## WORK INSTRUCTIONS
Set out the lines of the items below as a numbered list, skipping blank lines. Leave the pictures out of your answer.

## RECORD SET
* * * * *
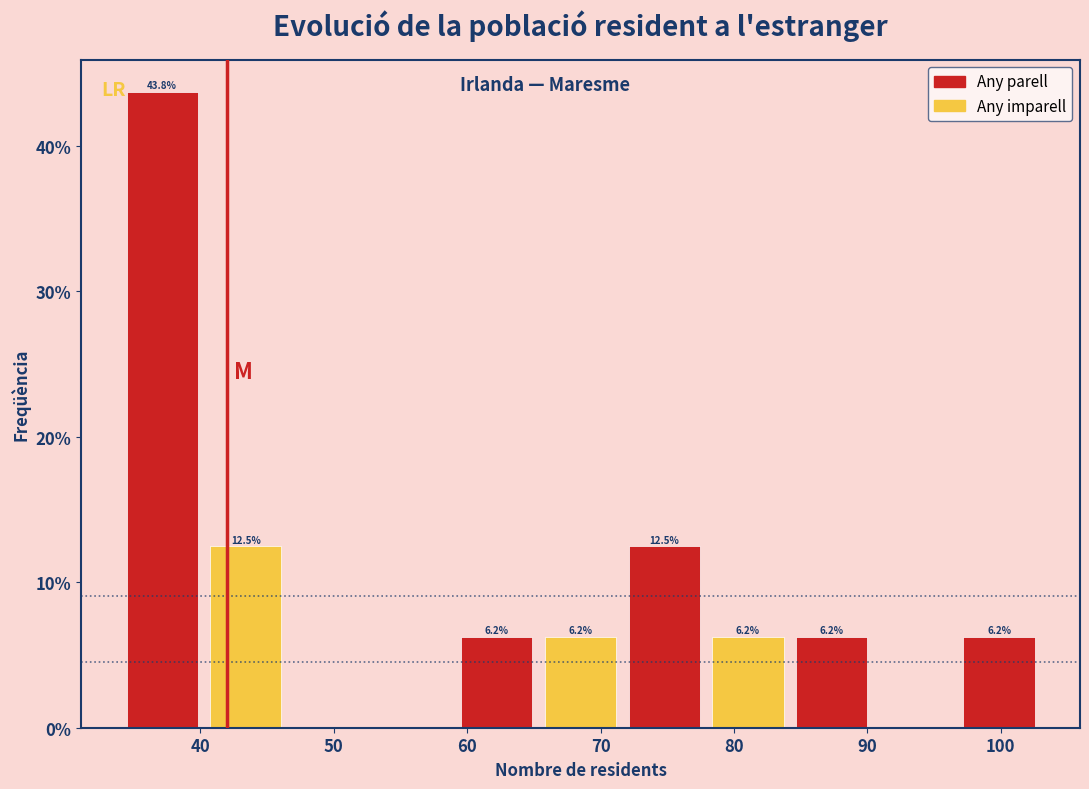

Which range on the x-axis has the tallest bar?

34 to 40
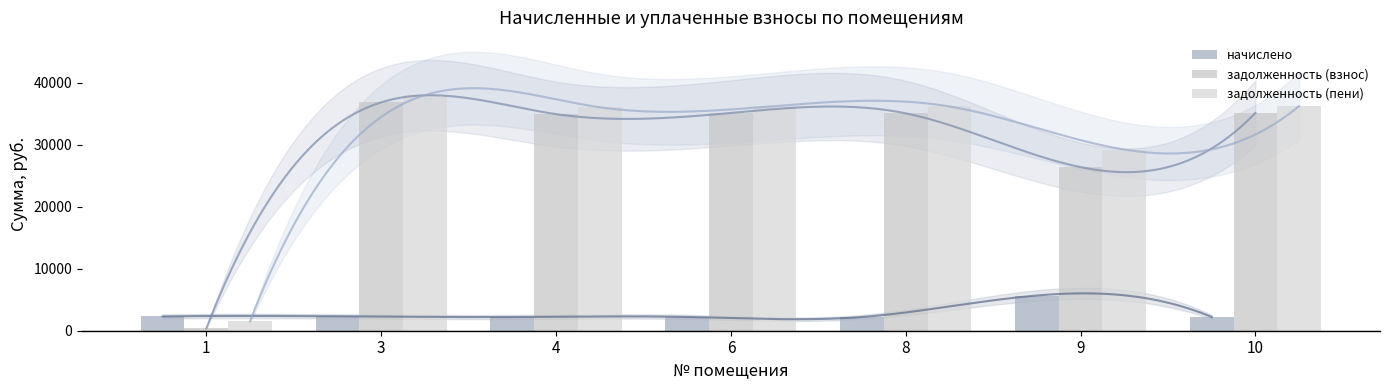

At 6, list the series in order from smallest to largest.

начислено, задолженность (взнос), задолженность (пени)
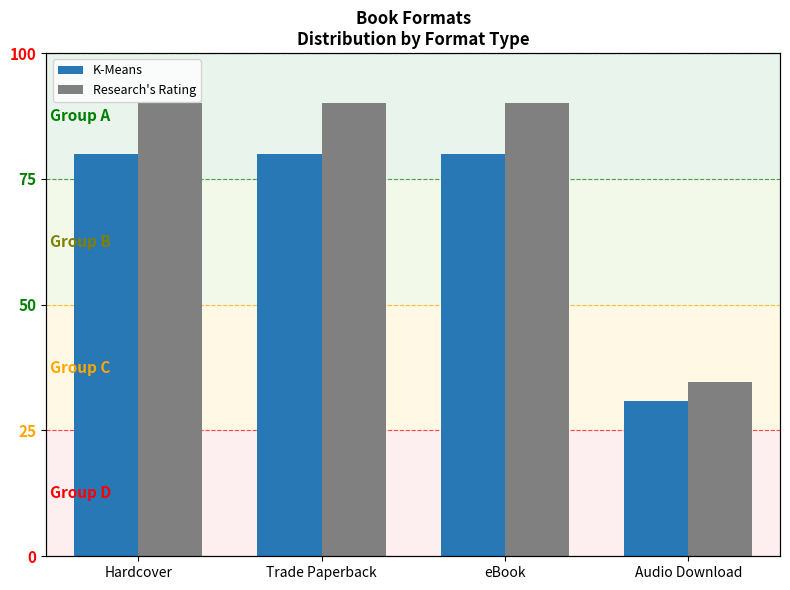

What is the minimum value for Research's Rating?

34.6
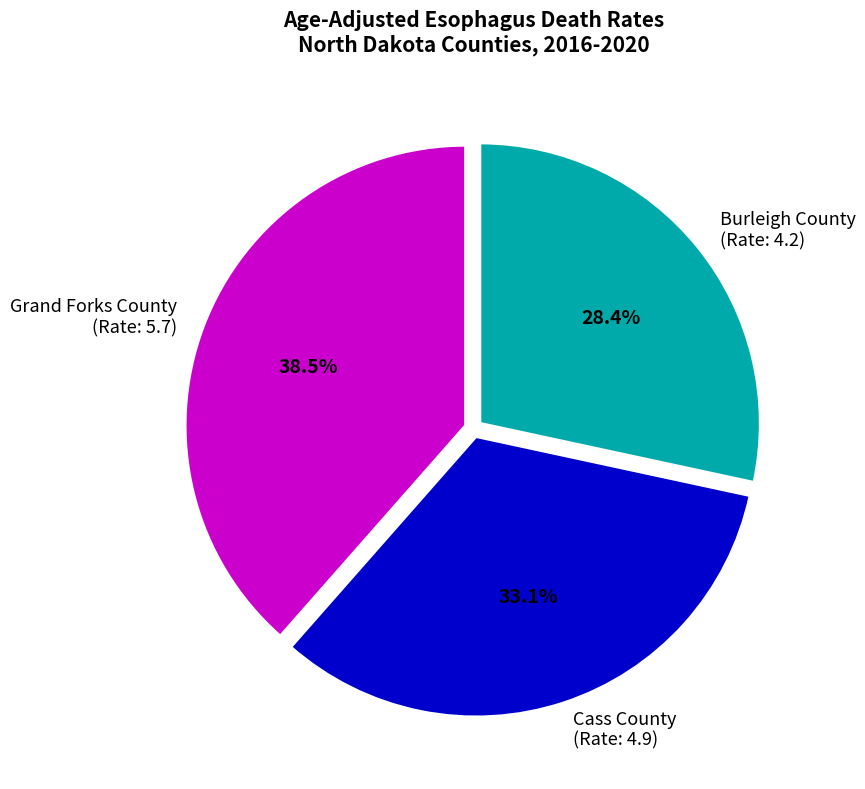

Which category has the biggest portion of the pie?

Grand Forks County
* * * * *
## RESULT OF THIS EXERCISE
1. Which range on the x-axis has the tallest bar?
2. 34 to 40
3. At 6, list the series in order from smallest to largest.
4. начислено, задолженность (взнос), задолженность (пени)
5. What is the minimum value for Research's Rating?
6. 34.6
7. Which category has the biggest portion of the pie?
8. Grand Forks County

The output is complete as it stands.